[Source records]
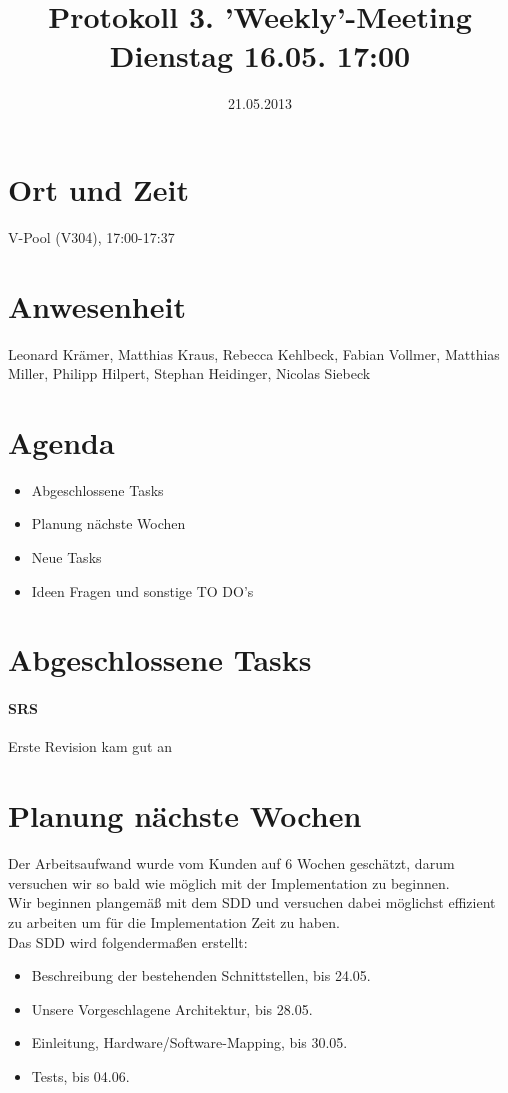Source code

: \documentclass{scrartcl}
\date{21.05.2013}
\title{Protokoll 3. 'Weekly'-Meeting Dienstag 16.05. 17:00}
\begin{document}
\maketitle
\section{Ort und Zeit}
V-Pool (V304), 17:00-17:37 \\
\section{Anwesenheit}
Leonard Krämer, Matthias Kraus, Rebecca Kehlbeck, Fabian Vollmer, Matthias Miller, Philipp Hilpert, Stephan Heidinger, Nicolas Siebeck
\section{Agenda}
\begin{itemize}
\item Abgeschlossene Tasks
\item Planung nächste Wochen
\item Neue Tasks
\item Ideen Fragen und sonstige TO DO's
\end{itemize}

\section{Abgeschlossene Tasks}
\paragraph{SRS} Erste Revision kam gut an
\section{Planung nächste Wochen}
Der Arbeitsaufwand wurde vom Kunden auf 6 Wochen geschätzt, darum versuchen wir so bald wie möglich mit der Implementation zu beginnen.\\
Wir beginnen plangemäß mit dem SDD und versuchen dabei möglichst effizient zu arbeiten um für die Implementation Zeit zu haben. \\
Das SDD wird folgendermaßen erstellt:
\begin{itemize}
\item Beschreibung der bestehenden Schnittstellen, bis 24.05.
\item Unsere Vorgeschlagene Architektur, bis 28.05.
\item Einleitung, Hardware/Software-Mapping, bis 30.05.
\item Tests, bis 04.06.
\end{itemize}
\end{document}
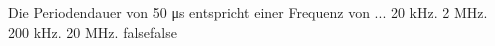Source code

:     {Die Periodendauer von 50 μs entspricht einer Frequenz von ...}
    {20 kHz.}
    {2 MHz.}
    {200 kHz.}
    {20 MHz.}
    {false}{false}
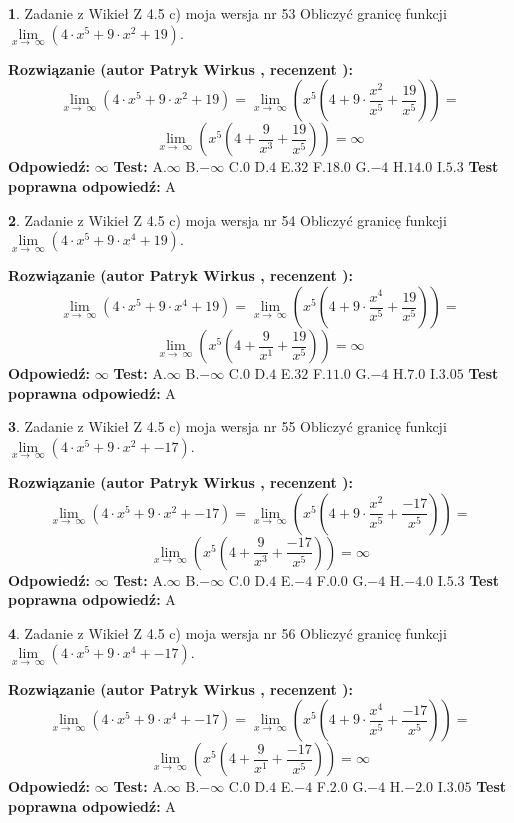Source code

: \documentclass[12pt, a4paper]{article}
\theoremstyle{definition} %
\newtheorem{zad}{}
\newcommand{\zadStart}[1]{\begin{zad}#1\newline}
\newcommand{\zadStop}{\end{zad}}
\newcommand{\rozwStart}[2]{\noindent \textbf{Rozwiązanie (autor #1 , recenzent #2): }\newline}
\newcommand{\rozwStop}{\newline}
\newcommand{\odpStart}{\noindent \textbf{Odpowiedź:}\newline}
\newcommand{\odpStop}{\newline}
\newcommand{\testStart}{\noindent \textbf{Test:}\newline}
\newcommand{\testStop}{\newline}
\newcommand{\kluczStart}{\noindent \textbf{Test poprawna odpowiedź:}\newline}
\newcommand{\kluczStop}{\newline}
\begin{document}
\zadStart{Zadanie z Wikieł Z 4.5 c) moja wersja nr 53}
Obliczyć granicę funkcji  $\lim\limits_{x\to\ \infty}(4 \cdot x^{5}+9 \cdot x^{2}+19)$.
\zadStop
\rozwStart{Patryk Wirkus}{}
$$\lim\limits_{x\to\ \infty}(4 \cdot x^{5}+9 \cdot x^{2}+19) = \lim\limits_{x\to\ \infty}(x^{5}(4 +9 \cdot \frac{x^{2}}{x^{5}}+\frac{19}{x^{5}})) =$$ $$\lim\limits_{x\to\ \infty}(x^{5}(4 +\frac{9}{x^{3}}+\frac{19}{x^{5}})) =\infty$$
\rozwStop
\odpStart
$\infty$
\odpStop
\testStart
A.$\infty$ B.$-\infty$ C.$0$ D.$4$ E.$32$
F.$18.0$ G.$-4$
H.$14.0$
I.$5.3$
\testStop
\kluczStart
A
\kluczStop



\zadStart{Zadanie z Wikieł Z 4.5 c) moja wersja nr 54}
Obliczyć granicę funkcji  $\lim\limits_{x\to\ \infty}(4 \cdot x^{5}+9 \cdot x^{4}+19)$.
\zadStop
\rozwStart{Patryk Wirkus}{}
$$\lim\limits_{x\to\ \infty}(4 \cdot x^{5}+9 \cdot x^{4}+19) = \lim\limits_{x\to\ \infty}(x^{5}(4 +9 \cdot \frac{x^{4}}{x^{5}}+\frac{19}{x^{5}})) =$$ $$\lim\limits_{x\to\ \infty}(x^{5}(4 +\frac{9}{x^{1}}+\frac{19}{x^{5}})) =\infty$$
\rozwStop
\odpStart
$\infty$
\odpStop
\testStart
A.$\infty$ B.$-\infty$ C.$0$ D.$4$ E.$32$
F.$11.0$ G.$-4$
H.$7.0$
I.$3.05$
\testStop
\kluczStart
A
\kluczStop



\zadStart{Zadanie z Wikieł Z 4.5 c) moja wersja nr 55}
Obliczyć granicę funkcji  $\lim\limits_{x\to\ \infty}(4 \cdot x^{5}+9 \cdot x^{2}+-17)$.
\zadStop
\rozwStart{Patryk Wirkus}{}
$$\lim\limits_{x\to\ \infty}(4 \cdot x^{5}+9 \cdot x^{2}+-17) = \lim\limits_{x\to\ \infty}(x^{5}(4 +9 \cdot \frac{x^{2}}{x^{5}}+\frac{-17}{x^{5}})) =$$ $$\lim\limits_{x\to\ \infty}(x^{5}(4 +\frac{9}{x^{3}}+\frac{-17}{x^{5}})) =\infty$$
\rozwStop
\odpStart
$\infty$
\odpStop
\testStart
A.$\infty$ B.$-\infty$ C.$0$ D.$4$ E.$-4$
F.$0.0$ G.$-4$
H.$-4.0$
I.$5.3$
\testStop
\kluczStart
A
\kluczStop



\zadStart{Zadanie z Wikieł Z 4.5 c) moja wersja nr 56}
Obliczyć granicę funkcji  $\lim\limits_{x\to\ \infty}(4 \cdot x^{5}+9 \cdot x^{4}+-17)$.
\zadStop
\rozwStart{Patryk Wirkus}{}
$$\lim\limits_{x\to\ \infty}(4 \cdot x^{5}+9 \cdot x^{4}+-17) = \lim\limits_{x\to\ \infty}(x^{5}(4 +9 \cdot \frac{x^{4}}{x^{5}}+\frac{-17}{x^{5}})) =$$ $$\lim\limits_{x\to\ \infty}(x^{5}(4 +\frac{9}{x^{1}}+\frac{-17}{x^{5}})) =\infty$$
\rozwStop
\odpStart
$\infty$
\odpStop
\testStart
A.$\infty$ B.$-\infty$ C.$0$ D.$4$ E.$-4$
F.$2.0$ G.$-4$
H.$-2.0$
I.$3.05$
\testStop
\kluczStart
A
\kluczStop
\end{document}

Brief: Each line above that contains the word "Planung" should be copied.

Reply:
\item Planung nächste Wochen
\section{Planung nächste Wochen}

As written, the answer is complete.